__To do__:
All lines from the one containing "It depends on" through the end of the data below must be reproduced exactly, and no others.

Record set: Begin

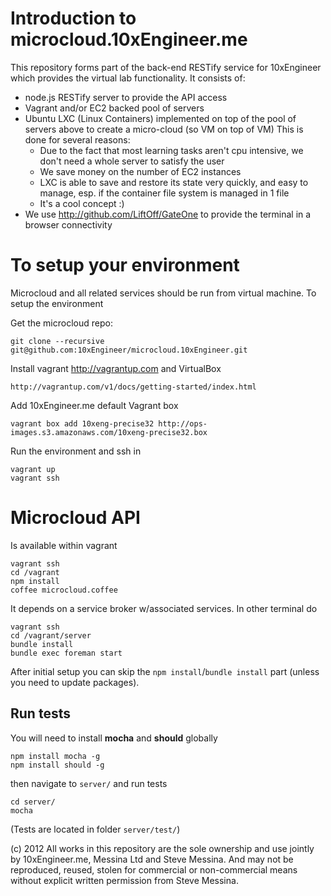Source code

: Introduction to microcloud.10xEngineer.me
=========================================

This repository forms part of the back-end RESTify service for 10xEngineer which provides the virtual lab functionality.
It consists of:
- node.js RESTify server to provide the API access
- Vagrant and/or EC2 backed pool of servers
- Ubuntu LXC (Linux Containers) implemented on top of the pool of servers above to create a micro-cloud (so VM on top of VM)
    This is done for several reasons:
    - Due to the fact that most learning tasks aren't cpu intensive, we don't need a whole server to satisfy the user
    - We save money on the number of EC2 instances
    - LXC is able to save and restore its state very quickly, and easy to manage, esp. if the container file system is managed in 1 file
    - It's a cool concept :)
- We use http://github.com/LiftOff/GateOne to provide the terminal in a browser connectivity

To setup your environment
=========================

Microcloud and all related services should be run from virtual machine. To setup the environment

Get the microcloud repo:

    git clone --recursive git@github.com:10xEngineer/microcloud.10xEngineer.git

Install vagrant http://vagrantup.com and VirtualBox 
    
    http://vagrantup.com/v1/docs/getting-started/index.html

Add 10xEngineer.me default Vagrant box

    vagrant box add 10xeng-precise32 http://ops-images.s3.amazonaws.com/10xeng-precise32.box

Run the environment and ssh in

    vagrant up
    vagrant ssh

Microcloud API
==============

Is available within vagrant 

    vagrant ssh
    cd /vagrant
    npm install
    coffee microcloud.coffee

It depends on a service broker w/associated services. In other terminal do 

    vagrant ssh
    cd /vagrant/server
    bundle install
    bundle exec foreman start

After initial setup you can skip the `npm install`/`bundle install` part (unless you need to update packages).

## Run tests

You will need to install **mocha** and **should** globally 

	npm install mocha -g
	npm install should -g
		
then navigate to `server/` and run tests

	cd server/
	mocha
		
(Tests are located in folder `server/test/`)

(c) 2012 All works in this repository are the sole ownership and use jointly by 10xEngineer.me, Messina Ltd and Steve Messina.
And may not be reproduced, reused, stolen for commercial or non-commercial means without explicit written permission from Steve Messina.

Record set: End

__Answer to the problem__:
It depends on a service broker w/associated services. In other terminal do 

    vagrant ssh
    cd /vagrant/server
    bundle install
    bundle exec foreman start

After initial setup you can skip the `npm install`/`bundle install` part (unless you need to update packages).

## Run tests

You will need to install **mocha** and **should** globally 

	npm install mocha -g
	npm install should -g
		
then navigate to `server/` and run tests

	cd server/
	mocha
		
(Tests are located in folder `server/test/`)

(c) 2012 All works in this repository are the sole ownership and use jointly by 10xEngineer.me, Messina Ltd and Steve Messina.
And may not be reproduced, reused, stolen for commercial or non-commercial means without explicit written permission from Steve Messina.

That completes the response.